The controversial Science, Technology and Advanced Manufacturing Project (STAMP)–1,380 acres of farmland, forest, and field rolled out by the Genesee County Industrial Development Agency and the Town of Alabama for the development of a speculative industrial ‘megasite’–took a step forward this week when the Genesee County Smart Growth Plan Priority Development Area for the Town of Alabama was amended to include the STAMP land. The Smart Growth Plan was created in 2001 to  protect farmland and open space by steering development to Priority Development Areas in and adjacent to already-developed areas, outside of which access to public water infrastructure would be deterred or denied.

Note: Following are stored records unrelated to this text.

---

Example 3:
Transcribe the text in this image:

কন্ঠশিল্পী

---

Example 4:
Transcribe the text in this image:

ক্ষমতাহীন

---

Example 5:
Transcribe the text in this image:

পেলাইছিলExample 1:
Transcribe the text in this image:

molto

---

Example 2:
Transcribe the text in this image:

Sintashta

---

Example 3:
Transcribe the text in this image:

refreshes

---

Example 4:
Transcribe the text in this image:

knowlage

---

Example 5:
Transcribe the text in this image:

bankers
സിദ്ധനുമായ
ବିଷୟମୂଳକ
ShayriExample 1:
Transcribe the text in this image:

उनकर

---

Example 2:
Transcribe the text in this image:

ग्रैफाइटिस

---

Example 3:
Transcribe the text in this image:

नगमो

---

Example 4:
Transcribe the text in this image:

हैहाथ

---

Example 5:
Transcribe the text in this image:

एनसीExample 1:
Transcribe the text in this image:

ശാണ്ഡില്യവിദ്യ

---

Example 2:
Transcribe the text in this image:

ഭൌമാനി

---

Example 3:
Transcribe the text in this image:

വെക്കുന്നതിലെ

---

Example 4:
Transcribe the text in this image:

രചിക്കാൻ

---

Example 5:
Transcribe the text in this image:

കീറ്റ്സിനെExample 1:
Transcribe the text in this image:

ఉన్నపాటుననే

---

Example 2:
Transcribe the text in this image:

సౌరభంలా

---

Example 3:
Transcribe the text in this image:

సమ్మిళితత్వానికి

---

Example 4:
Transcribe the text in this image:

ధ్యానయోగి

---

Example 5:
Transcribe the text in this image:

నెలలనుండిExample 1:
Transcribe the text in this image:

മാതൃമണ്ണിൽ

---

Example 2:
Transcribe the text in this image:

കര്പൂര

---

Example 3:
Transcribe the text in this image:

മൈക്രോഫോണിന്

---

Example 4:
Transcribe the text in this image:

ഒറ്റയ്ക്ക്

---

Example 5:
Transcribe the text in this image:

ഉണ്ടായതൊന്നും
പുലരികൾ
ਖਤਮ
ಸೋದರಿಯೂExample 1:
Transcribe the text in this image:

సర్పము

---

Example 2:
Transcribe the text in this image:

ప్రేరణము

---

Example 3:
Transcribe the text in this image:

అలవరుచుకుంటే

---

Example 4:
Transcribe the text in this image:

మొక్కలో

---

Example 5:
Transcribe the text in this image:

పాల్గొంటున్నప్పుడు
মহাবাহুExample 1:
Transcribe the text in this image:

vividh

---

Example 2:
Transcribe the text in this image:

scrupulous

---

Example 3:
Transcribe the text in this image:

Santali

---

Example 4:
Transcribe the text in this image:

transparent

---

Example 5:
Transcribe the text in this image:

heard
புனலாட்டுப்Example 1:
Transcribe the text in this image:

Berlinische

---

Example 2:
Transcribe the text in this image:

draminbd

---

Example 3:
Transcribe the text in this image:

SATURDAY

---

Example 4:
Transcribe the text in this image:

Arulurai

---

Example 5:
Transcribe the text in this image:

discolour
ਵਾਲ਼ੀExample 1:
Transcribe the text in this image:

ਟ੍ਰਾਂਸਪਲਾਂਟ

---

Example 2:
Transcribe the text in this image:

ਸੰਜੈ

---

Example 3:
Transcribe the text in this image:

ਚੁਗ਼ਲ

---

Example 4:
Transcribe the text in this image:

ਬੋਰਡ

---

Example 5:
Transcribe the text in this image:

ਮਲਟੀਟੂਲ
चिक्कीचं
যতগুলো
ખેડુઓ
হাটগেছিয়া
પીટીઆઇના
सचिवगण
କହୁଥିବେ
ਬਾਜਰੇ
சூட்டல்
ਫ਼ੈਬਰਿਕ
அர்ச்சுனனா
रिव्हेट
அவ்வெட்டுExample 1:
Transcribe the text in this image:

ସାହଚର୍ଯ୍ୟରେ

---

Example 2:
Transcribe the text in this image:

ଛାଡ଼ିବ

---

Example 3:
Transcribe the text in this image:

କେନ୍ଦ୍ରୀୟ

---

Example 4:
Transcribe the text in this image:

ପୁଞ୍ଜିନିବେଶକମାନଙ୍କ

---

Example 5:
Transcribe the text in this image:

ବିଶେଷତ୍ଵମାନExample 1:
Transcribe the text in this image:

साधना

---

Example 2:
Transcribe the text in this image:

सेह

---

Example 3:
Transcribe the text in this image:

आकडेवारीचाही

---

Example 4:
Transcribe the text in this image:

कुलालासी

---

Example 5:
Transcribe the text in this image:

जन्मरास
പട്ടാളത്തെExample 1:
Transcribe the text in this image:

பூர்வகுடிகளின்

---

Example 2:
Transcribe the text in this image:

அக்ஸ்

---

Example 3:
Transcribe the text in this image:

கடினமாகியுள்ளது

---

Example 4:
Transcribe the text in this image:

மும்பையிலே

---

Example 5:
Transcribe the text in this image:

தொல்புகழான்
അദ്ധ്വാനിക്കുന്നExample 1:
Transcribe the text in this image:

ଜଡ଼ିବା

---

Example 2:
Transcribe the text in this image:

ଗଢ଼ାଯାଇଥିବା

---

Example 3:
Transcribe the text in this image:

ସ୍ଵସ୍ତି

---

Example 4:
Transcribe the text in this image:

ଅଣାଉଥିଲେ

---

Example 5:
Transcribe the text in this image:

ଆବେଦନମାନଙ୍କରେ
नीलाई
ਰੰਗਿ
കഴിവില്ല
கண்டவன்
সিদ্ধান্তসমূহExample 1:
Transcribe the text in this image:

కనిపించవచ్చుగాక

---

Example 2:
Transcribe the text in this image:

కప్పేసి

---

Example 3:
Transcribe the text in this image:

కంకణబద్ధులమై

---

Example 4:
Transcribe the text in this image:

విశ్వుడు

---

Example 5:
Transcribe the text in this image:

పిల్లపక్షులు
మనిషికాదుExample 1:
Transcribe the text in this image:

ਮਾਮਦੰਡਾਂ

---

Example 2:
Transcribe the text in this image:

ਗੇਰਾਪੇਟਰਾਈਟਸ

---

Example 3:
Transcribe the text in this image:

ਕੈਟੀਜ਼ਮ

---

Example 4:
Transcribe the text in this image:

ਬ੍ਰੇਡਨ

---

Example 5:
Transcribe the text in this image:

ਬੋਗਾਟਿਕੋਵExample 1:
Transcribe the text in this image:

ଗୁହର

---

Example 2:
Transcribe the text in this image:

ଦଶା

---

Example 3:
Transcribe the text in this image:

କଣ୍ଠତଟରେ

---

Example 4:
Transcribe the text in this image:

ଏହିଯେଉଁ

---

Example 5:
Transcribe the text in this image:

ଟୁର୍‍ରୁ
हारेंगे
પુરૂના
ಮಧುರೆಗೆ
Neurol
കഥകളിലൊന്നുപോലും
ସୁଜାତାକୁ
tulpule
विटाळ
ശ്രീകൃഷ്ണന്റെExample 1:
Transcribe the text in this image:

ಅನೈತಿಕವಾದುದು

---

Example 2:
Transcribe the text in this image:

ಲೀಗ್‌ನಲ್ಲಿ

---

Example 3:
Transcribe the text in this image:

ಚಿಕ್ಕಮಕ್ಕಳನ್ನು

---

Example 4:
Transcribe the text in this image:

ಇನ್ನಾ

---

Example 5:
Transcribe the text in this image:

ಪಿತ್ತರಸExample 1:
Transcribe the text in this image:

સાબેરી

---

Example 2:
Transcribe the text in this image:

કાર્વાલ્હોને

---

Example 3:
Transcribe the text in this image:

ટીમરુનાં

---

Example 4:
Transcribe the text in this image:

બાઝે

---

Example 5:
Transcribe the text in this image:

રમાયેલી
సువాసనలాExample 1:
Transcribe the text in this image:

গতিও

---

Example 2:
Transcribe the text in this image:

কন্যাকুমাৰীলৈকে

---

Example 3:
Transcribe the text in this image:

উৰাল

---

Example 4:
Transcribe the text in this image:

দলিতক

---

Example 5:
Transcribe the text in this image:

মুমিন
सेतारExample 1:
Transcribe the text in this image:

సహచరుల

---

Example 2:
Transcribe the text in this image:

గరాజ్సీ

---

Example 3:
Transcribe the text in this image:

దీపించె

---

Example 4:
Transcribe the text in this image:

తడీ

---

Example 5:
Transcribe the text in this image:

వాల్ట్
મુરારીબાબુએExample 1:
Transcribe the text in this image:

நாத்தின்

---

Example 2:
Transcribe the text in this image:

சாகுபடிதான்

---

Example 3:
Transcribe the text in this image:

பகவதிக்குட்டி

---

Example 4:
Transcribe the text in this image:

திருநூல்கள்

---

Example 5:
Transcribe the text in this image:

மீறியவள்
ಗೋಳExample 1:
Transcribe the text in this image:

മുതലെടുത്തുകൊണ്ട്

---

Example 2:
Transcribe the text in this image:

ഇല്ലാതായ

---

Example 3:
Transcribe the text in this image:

By adding STAMP’s acreage to the Town of Alabama’s priority development area, the project would be automatically entitled to the water infrastructure it would absolutely need for its envisioned industrial development.

This emendation adds the STAMP land to the Smart Growth Priority Development Area, but STAMP will hardly be smart growth–instead, this designation will enable greenfield development in a location we criticized in a blog earlier this year.